:: Input records ::

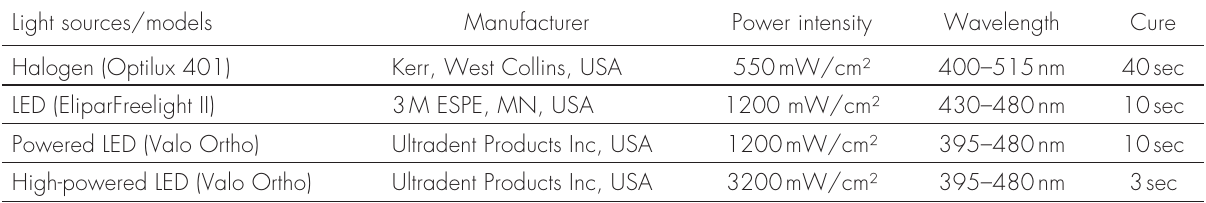
Table I. Technical details about light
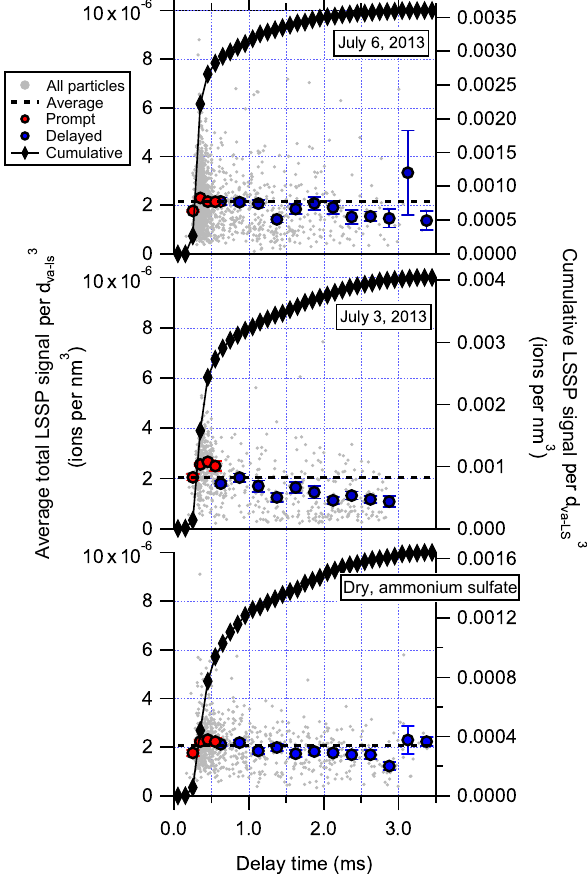
Figure 6. Average total LSSP signals normalized to (d va-LS ) 3 as a function of delay time for the flight with the highest average am- bient CE (6 July 2013, top), the flight with the lowest average ambi- ent CE (3 July 2013, middle), and dry ammonium sulfate particles (obtained 13 March 2015,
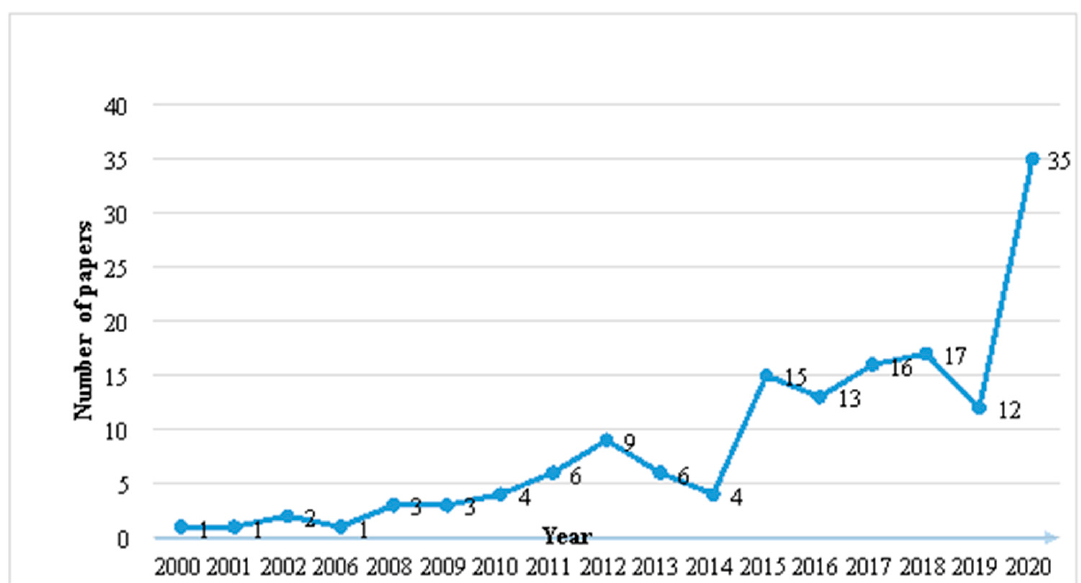
Figure 3. Papers based on the year of publication.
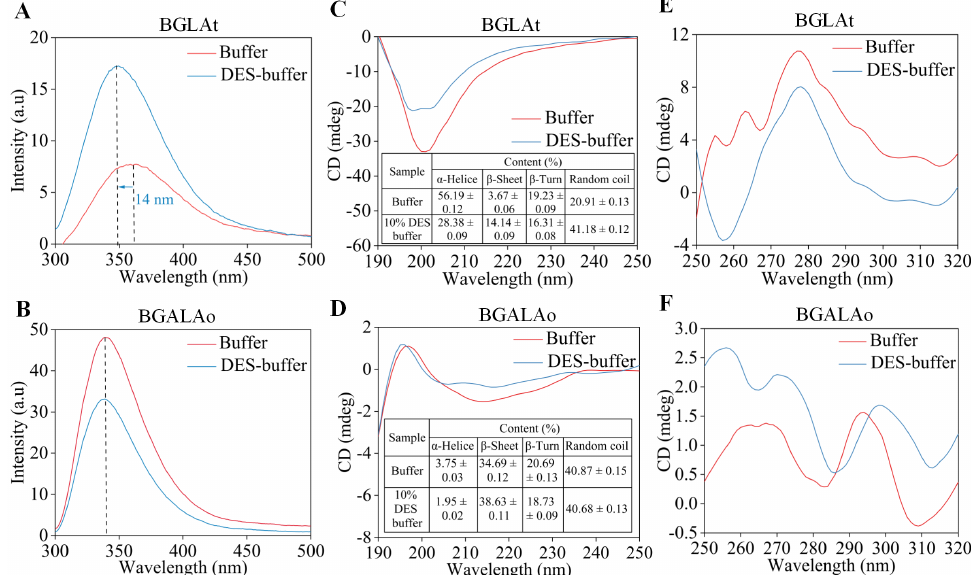
Figure 5. Spectra evaluating the impact of DES on the structure of the combinatorial enzymes (BGLAt and BGALAo). ( A ) Fluorescence spectra of BGLAt (0.5 μmol/L) in DES-buffer. ( B ) Fluorescence spectra of BGALAo (0.5 μmol·L − 1 ) in DES-buffer. ( C ) Far-UV CD spectra of BGLAt (0.02 g/L) in DES-buffer. D Far-UV CD spectra of BGALAo (0.02 g/L) in DES-buffer. The tables show the effects of DES-buffer on the secondary structure content (%) of BGLAt ( C ) and BGALAo ( D ). ( E ) Near-UV CD spectra of BGLAt (0.05 g/L) in DES-buffer. ( F ) Near-UV CD spectra of BGALAo (0.05 g/L) in DES-buffer. The samples of BGLAt and BGALAo are incubated in buffer as control, respectively ( A – F ). DES-buffer means that the buffer (citric acid buffer, 20 mM, pH 6.0) contains 10 wt % of DES (Bet: EG, 1:2) ( A – F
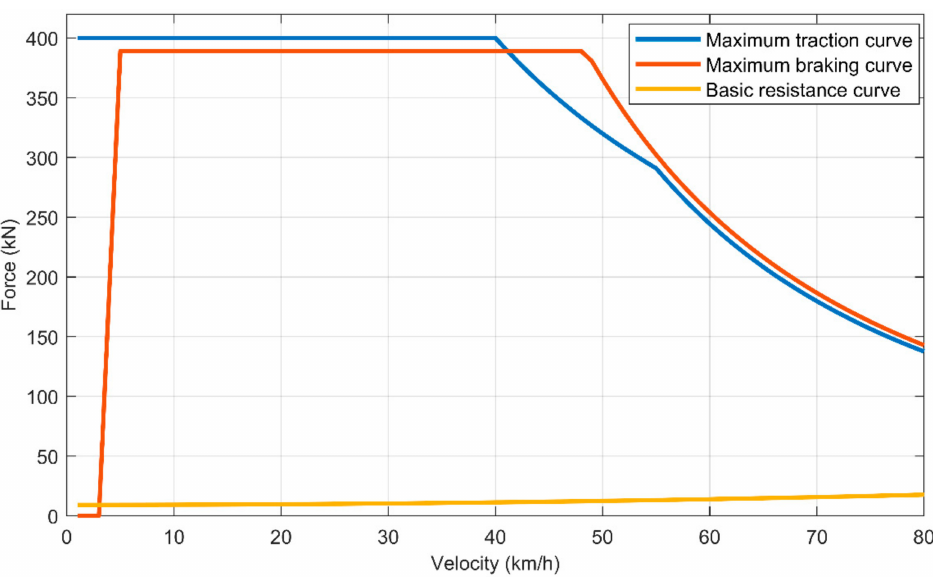
Figure 2. External characteristic curve of traction force and braking force.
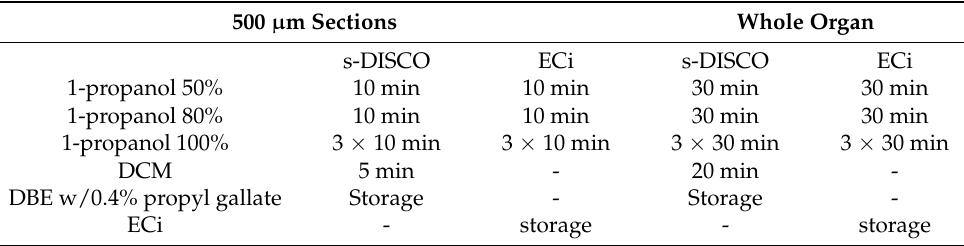
Table 1. Solvent-based clearing protocols. The RI matching solvents used were ethyl cinnamate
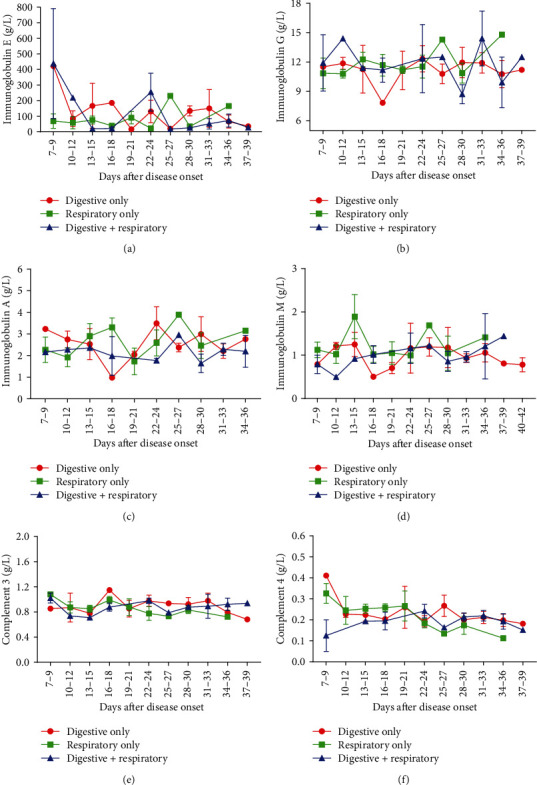
Dynamic profile of immunoglobulin and complement levels in COVID-19 patients with different symptoms. Timeline charts illustrate the levels of IgE (a), IgG (b), IgA (c), IgM (d), C3 (e), and C4 (f). Error bars, mean ± SEM; ∗∗P < 0.01, Digestive Only vs. Respiratory Only. ##P < 0.01, ###P < 0.001.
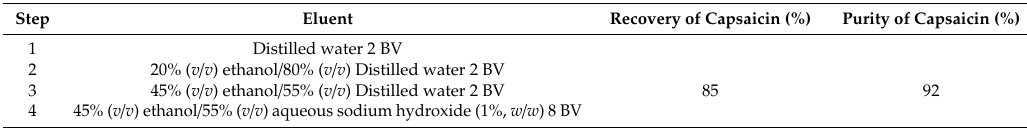
Table 8. The optimized gradient elution conditions and results.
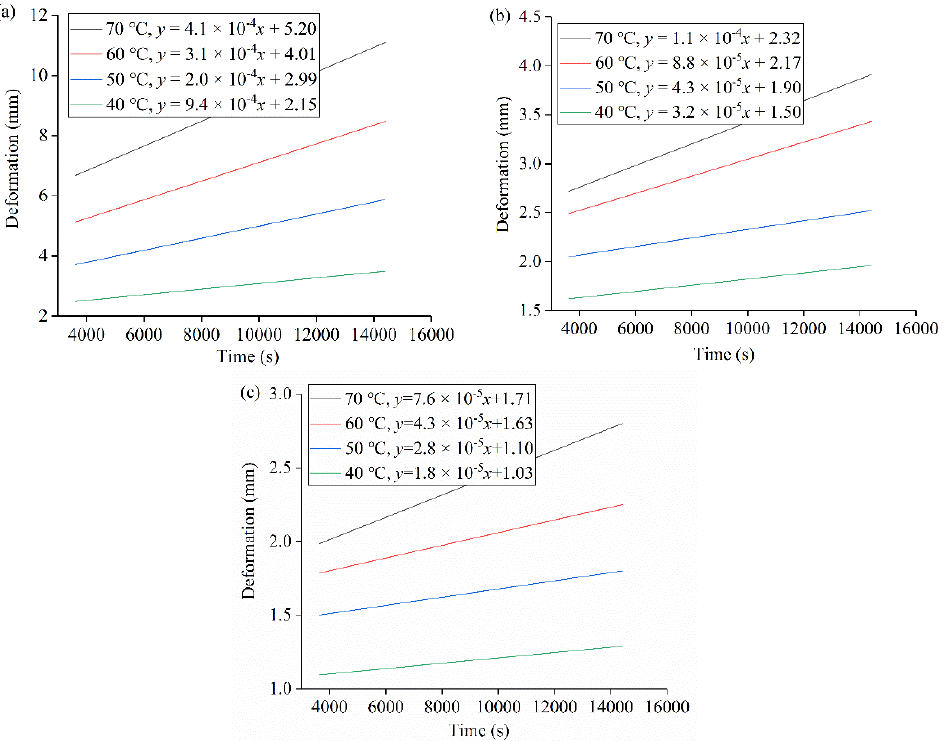
Figure 4. The relationship between deformation and loading time of the three asphalt mixtures: ( a ) matrix AC-16; ( b ) SMA-16; ( c ) modified AC-16.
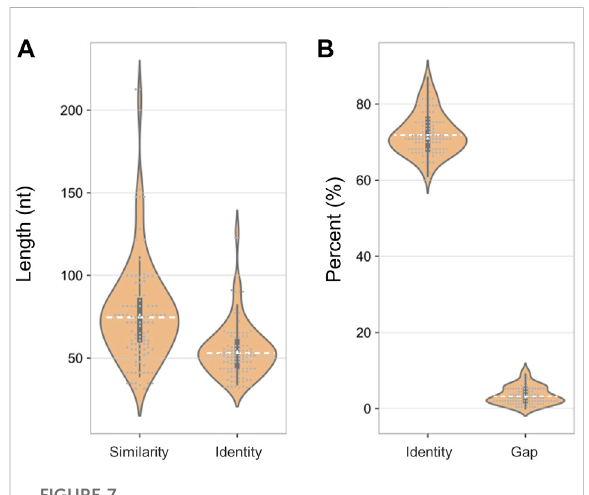
Sequence characteristics of similar loci between the SARS- CoV-2 genome and human transcriptome. (A) Length of similar and consensus sequences. (B) The proportion of identity and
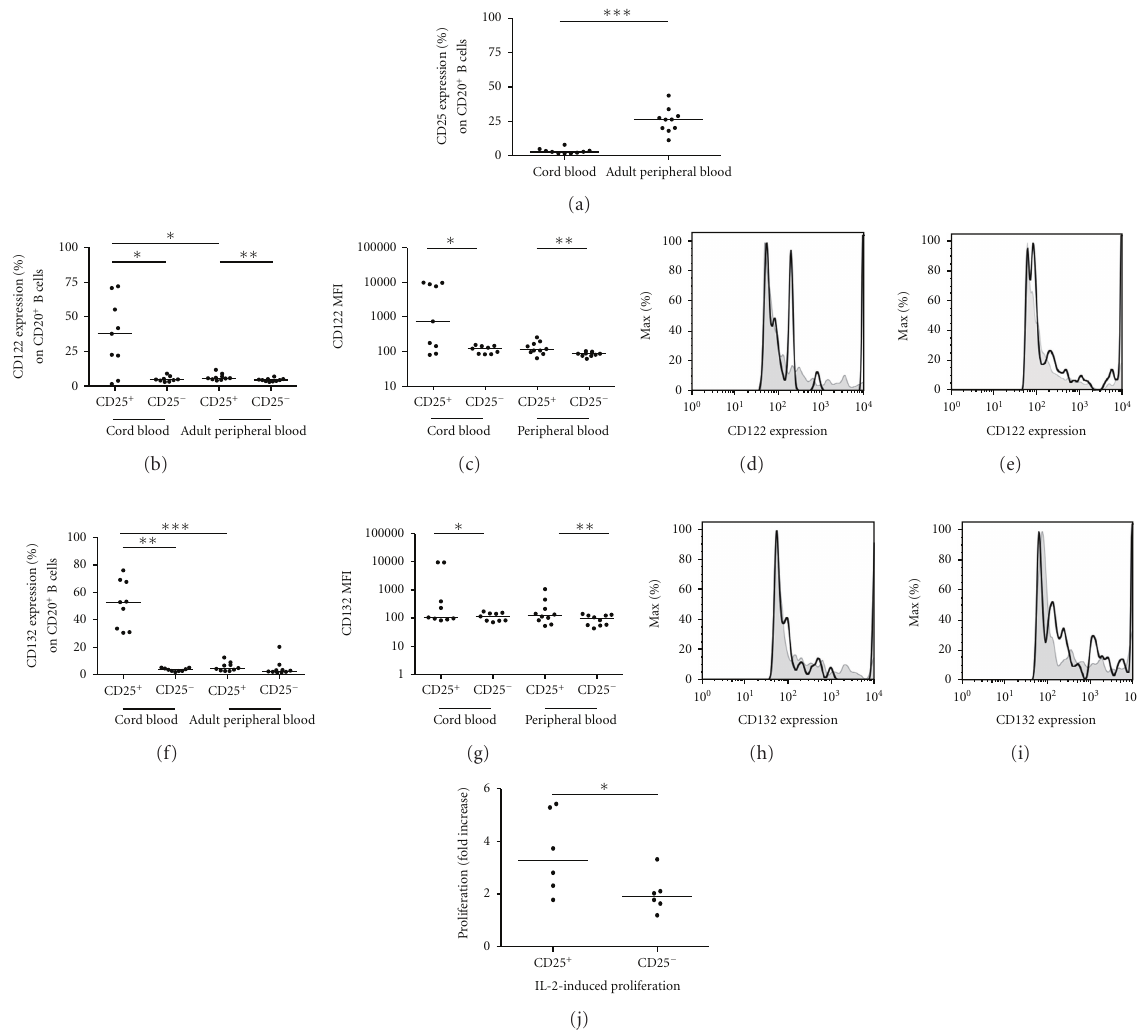
Figure 1: Expression and functional evaluation of the IL-2R on cord blood and adult CD20 + B cells . From freshly isolated cord blood ( N = 10) or adult blood, mononuclear cells ( N = 10) were isolated by density gradient centrifugation. Cells were stained for 3-colour flow cytometry analysis using a combination of CD20, CD25, CD122, or CD132. (a) shows the CD25 expression on CD20 + cells isolated from cord blood or adult blood. In (b), the CD122 expression and in (f) the CD132 expression are analysed on CD25 + and CD25 − CD20 + B cells isolated from cord blood or adult blood. In (c) the median intensity of CD122 and in (g) the median intensity of CD132 are shown on CD25 + and CD25 − CD20 + B cells isolated from cord blood or adult blood. (d) and (h) show a representative histogram of CD122 (d) and CD132 expression on CD25 + and CD25 − cord blood B cells. Black line indicates CD25 + and filled histogram represent CD25 − cord blood B cells. (e) and (i) show a representative histogram of CD122 (d) and CD132 expression on CD25 + and CD25 − adult B cells. Black line indicates CD25 + and filled histogram represent CD25 − adult B cells. Finally, in (j), the proliferation of 3 H-thymidine labelled sorted CD25 + and CD25 − CD20 + B cells isolated from cord blood ( N = 6) is shown following 96 h of stimulation with 25U rh-IL-2. Line in boxes represents median. Statistical evaluation was performed using the parametric unpaired t -test when comparing results from cord blood versus results from adult blood, whereas when comparing results within each group, the paired t -test was used. ∗ P ≤ 0 . 01, ∗∗ P ≤ 0 . 001, and ∗∗∗ P ≤ 0 .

:: The task ::
Return the preceding entries exactly, each word as given, but leave out any picture.

:: Your response ::
Table I. Technical details about light
Figure 6. Average total LSSP signals normalized to (d va-LS ) 3 as a function of delay time for the flight with the highest average am- bient CE (6 July 2013, top), the flight with the lowest average ambi- ent CE (3 July 2013, middle), and dry ammonium sulfate particles (obtained 13 March 2015,
Figure 3. Papers based on the year of publication.
Figure 5. Spectra evaluating the impact of DES on the structure of the combinatorial enzymes (BGLAt and BGALAo). ( A ) Fluorescence spectra of BGLAt (0.5 μmol/L) in DES-buffer. ( B ) Fluorescence spectra of BGALAo (0.5 μmol·L − 1 ) in DES-buffer. ( C ) Far-UV CD spectra of BGLAt (0.02 g/L) in DES-buffer. D Far-UV CD spectra of BGALAo (0.02 g/L) in DES-buffer. The tables show the effects of DES-buffer on the secondary structure content (%) of BGLAt ( C ) and BGALAo ( D ). ( E ) Near-UV CD spectra of BGLAt (0.05 g/L) in DES-buffer. ( F ) Near-UV CD spectra of BGALAo (0.05 g/L) in DES-buffer. The samples of BGLAt and BGALAo are incubated in buffer as control, respectively ( A – F ). DES-buffer means that the buffer (citric acid buffer, 20 mM, pH 6.0) contains 10 wt % of DES (Bet: EG, 1:2) ( A – F
Figure 2. External characteristic curve of traction force and braking force.
Table 1. Solvent-based clearing protocols. The RI matching solvents used were ethyl cinnamate
Dynamic profile of immunoglobulin and complement levels in COVID-19 patients with different symptoms. Timeline charts illustrate the levels of IgE (a), IgG (b), IgA (c), IgM (d), C3 (e), and C4 (f). Error bars, mean ± SEM; ∗∗P < 0.01, Digestive Only vs. Respiratory Only. ##P < 0.01, ###P < 0.001.
Table 8. The optimized gradient elution conditions and results.
Figure 4. The relationship between deformation and loading time of the three asphalt mixtures: ( a ) matrix AC-16; ( b ) SMA-16; ( c ) modified AC-16.
Sequence characteristics of similar loci between the SARS- CoV-2 genome and human transcriptome. (A) Length of similar and consensus sequences. (B) The proportion of identity and
Figure 1: Expression and functional evaluation of the IL-2R on cord blood and adult CD20 + B cells . From freshly isolated cord blood ( N = 10) or adult blood, mononuclear cells ( N = 10) were isolated by density gradient centrifugation. Cells were stained for 3-colour flow cytometry analysis using a combination of CD20, CD25, CD122, or CD132. (a) shows the CD25 expression on CD20 + cells isolated from cord blood or adult blood. In (b), the CD122 expression and in (f) the CD132 expression are analysed on CD25 + and CD25 − CD20 + B cells isolated from cord blood or adult blood. In (c) the median intensity of CD122 and in (g) the median intensity of CD132 are shown on CD25 + and CD25 − CD20 + B cells isolated from cord blood or adult blood. (d) and (h) show a representative histogram of CD122 (d) and CD132 expression on CD25 + and CD25 − cord blood B cells. Black line indicates CD25 + and filled histogram represent CD25 − cord blood B cells. (e) and (i) show a representative histogram of CD122 (d) and CD132 expression on CD25 + and CD25 − adult B cells. Black line indicates CD25 + and filled histogram represent CD25 − adult B cells. Finally, in (j), the proliferation of 3 H-thymidine labelled sorted CD25 + and CD25 − CD20 + B cells isolated from cord blood ( N = 6) is shown following 96 h of stimulation with 25U rh-IL-2. Line in boxes represents median. Statistical evaluation was performed using the parametric unpaired t -test when comparing results from cord blood versus results from adult blood, whereas when comparing results within each group, the paired t -test was used. ∗ P ≤ 0 . 01, ∗∗ P ≤ 0 . 001, and ∗∗∗ P ≤ 0 .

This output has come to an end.